Australian horse deal provides certainty - minister

October 21, 2011

The Australian horse industry and government now have financial certainty in the event of future exotic disease incursions, federal agriculture minister Joe Ludwig said this week.

Ludwig was commenting following the granting of Royal Assent to the Horse Disease Response Levy Bills.

National emergency response arrangements are now in place for disease threats to Australia's livestock industries under the provisions of the Emergency Animal Disease Response Agreement, which commenced in March 2002.

Four peak horse industry representative bodies - the Australian Horse Industry Council, Harness Racing Australia, the Australian Racing Board and Equestrian Australia - signed the deal on behalf of the horse industry on March 3, 2011.

The agreement sets out roles and responsibilities and cost-sharing arrangements between government and industry in an emergency disease response.

"This will provide the horse industry with a funding mechanism to repay the Commonwealth for monies expended on its behalf in responding to an outbreak of an emergency animal disease affecting horses," Ludwig said.

"The legislation provides arrangements for governments and the horse industry to effectively and efficiently fund a quick, co-ordinated response to an emergency horse disease outbreak.

"This is critical to maintaining Australia's agricultural production and exports, as well as the environment and public health.

"Livestock industries receive considerable benefits from emergency disease eradication in terms of trade and market access, and through minimisation of livestock losses and production costs."
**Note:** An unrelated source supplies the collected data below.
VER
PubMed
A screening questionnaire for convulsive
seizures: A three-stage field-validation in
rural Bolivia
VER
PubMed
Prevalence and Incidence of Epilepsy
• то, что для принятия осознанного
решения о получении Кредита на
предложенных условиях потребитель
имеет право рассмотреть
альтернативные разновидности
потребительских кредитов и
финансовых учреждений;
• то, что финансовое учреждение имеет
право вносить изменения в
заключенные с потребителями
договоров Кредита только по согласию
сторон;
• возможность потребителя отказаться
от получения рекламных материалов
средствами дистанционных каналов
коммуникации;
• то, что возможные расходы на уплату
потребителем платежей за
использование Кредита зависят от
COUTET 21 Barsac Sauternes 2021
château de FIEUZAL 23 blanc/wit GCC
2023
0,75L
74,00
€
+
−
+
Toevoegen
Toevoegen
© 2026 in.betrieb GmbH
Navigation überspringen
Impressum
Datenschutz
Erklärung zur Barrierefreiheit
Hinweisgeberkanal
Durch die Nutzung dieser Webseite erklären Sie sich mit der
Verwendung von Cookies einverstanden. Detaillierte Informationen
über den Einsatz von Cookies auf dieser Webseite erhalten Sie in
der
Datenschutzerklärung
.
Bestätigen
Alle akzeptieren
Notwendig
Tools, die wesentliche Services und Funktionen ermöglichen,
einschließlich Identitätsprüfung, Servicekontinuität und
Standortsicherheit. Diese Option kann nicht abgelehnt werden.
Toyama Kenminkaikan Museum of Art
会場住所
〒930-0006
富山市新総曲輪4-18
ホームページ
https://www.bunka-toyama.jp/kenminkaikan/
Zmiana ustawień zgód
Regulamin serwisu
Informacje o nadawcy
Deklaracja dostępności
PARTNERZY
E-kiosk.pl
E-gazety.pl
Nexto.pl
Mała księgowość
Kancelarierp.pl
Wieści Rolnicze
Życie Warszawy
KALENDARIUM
Ludwig said the legislation had been requested by the horse industry so that it can fulfil its obligations as a signatory to the agreement.

The new laws will provide the mechanisms to collect levies on manufactured horse feed and worm treatments for horses if they are needed.

"These bills were introduced to simultaneously apply a levy on worm treatments for horses and manufactured horse feed and would provide an appropriate coverage of the industry," he said.

Levies will be payable on the disposal of manufactured horse feed and worm treatments for horses from one party to another and be appropriated through Animal Health Australia.

Ludwig said the levy will be set at a zero rate, but the legislation allows for regulations to be made to set a positive rate when required.